### WHAT THE TASK ASKS
Exactly as written and without the pictures, output the entries below.

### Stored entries
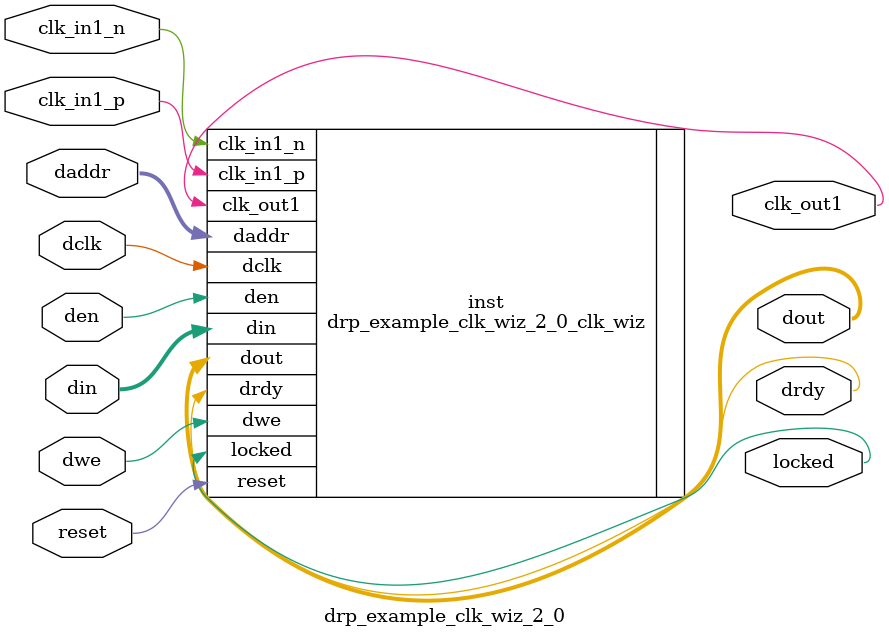
<source format=v>


`timescale 1ps/1ps

(* CORE_GENERATION_INFO = "drp_example_clk_wiz_2_0,clk_wiz_v6_0_0_0,{component_name=drp_example_clk_wiz_2_0,use_phase_alignment=true,use_min_o_jitter=false,use_max_i_jitter=false,use_dyn_phase_shift=false,use_inclk_switchover=false,use_dyn_reconfig=true,enable_axi=0,feedback_source=FDBK_AUTO,PRIMITIVE=MMCM,num_out_clk=1,clkin1_period=3.333,clkin2_period=10.0,use_power_down=false,use_reset=true,use_locked=true,use_inclk_stopped=false,feedback_type=SINGLE,CLOCK_MGR_TYPE=NA,manual_override=false}" *)

module drp_example_clk_wiz_2_0 
 (
  // Clock out ports
  output        clk_out1,
  // Dynamic reconfiguration ports
  input   [6:0] daddr,
  input         dclk,
  input         den,
  input  [15:0] din,
  output [15:0] dout,
  output        drdy,
  input         dwe,
  // Status and control signals
  input         reset,
  output        locked,
 // Clock in ports
  input         clk_in1_p,
  input         clk_in1_n
 );

  drp_example_clk_wiz_2_0_clk_wiz inst
  (
  // Clock out ports  
  .clk_out1(clk_out1),
  // Dynamic reconfiguration ports            
  .daddr(daddr),
  .dclk(dclk),
  .den(den),
  .din(din),
  .dout(dout),
  .drdy(drdy),
  .dwe(dwe),
  // Status and control signals               
  .reset(reset), 
  .locked(locked),
 // Clock in ports
  .clk_in1_p(clk_in1_p),
  .clk_in1_n(clk_in1_n)
  );

endmodule

</source>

### FINAL ANSWER
<source format=v>


`timescale 1ps/1ps

(* CORE_GENERATION_INFO = "drp_example_clk_wiz_2_0,clk_wiz_v6_0_0_0,{component_name=drp_example_clk_wiz_2_0,use_phase_alignment=true,use_min_o_jitter=false,use_max_i_jitter=false,use_dyn_phase_shift=false,use_inclk_switchover=false,use_dyn_reconfig=true,enable_axi=0,feedback_source=FDBK_AUTO,PRIMITIVE=MMCM,num_out_clk=1,clkin1_period=3.333,clkin2_period=10.0,use_power_down=false,use_reset=true,use_locked=true,use_inclk_stopped=false,feedback_type=SINGLE,CLOCK_MGR_TYPE=NA,manual_override=false}" *)

module drp_example_clk_wiz_2_0 
 (
  // Clock out ports
  output        clk_out1,
  // Dynamic reconfiguration ports
  input   [6:0] daddr,
  input         dclk,
  input         den,
  input  [15:0] din,
  output [15:0] dout,
  output        drdy,
  input         dwe,
  // Status and control signals
  input         reset,
  output        locked,
 // Clock in ports
  input         clk_in1_p,
  input         clk_in1_n
 );

  drp_example_clk_wiz_2_0_clk_wiz inst
  (
  // Clock out ports  
  .clk_out1(clk_out1),
  // Dynamic reconfiguration ports            
  .daddr(daddr),
  .dclk(dclk),
  .den(den),
  .din(din),
  .dout(dout),
  .drdy(drdy),
  .dwe(dwe),
  // Status and control signals               
  .reset(reset), 
  .locked(locked),
 // Clock in ports
  .clk_in1_p(clk_in1_p),
  .clk_in1_n(clk_in1_n)
  );

endmodule

</source>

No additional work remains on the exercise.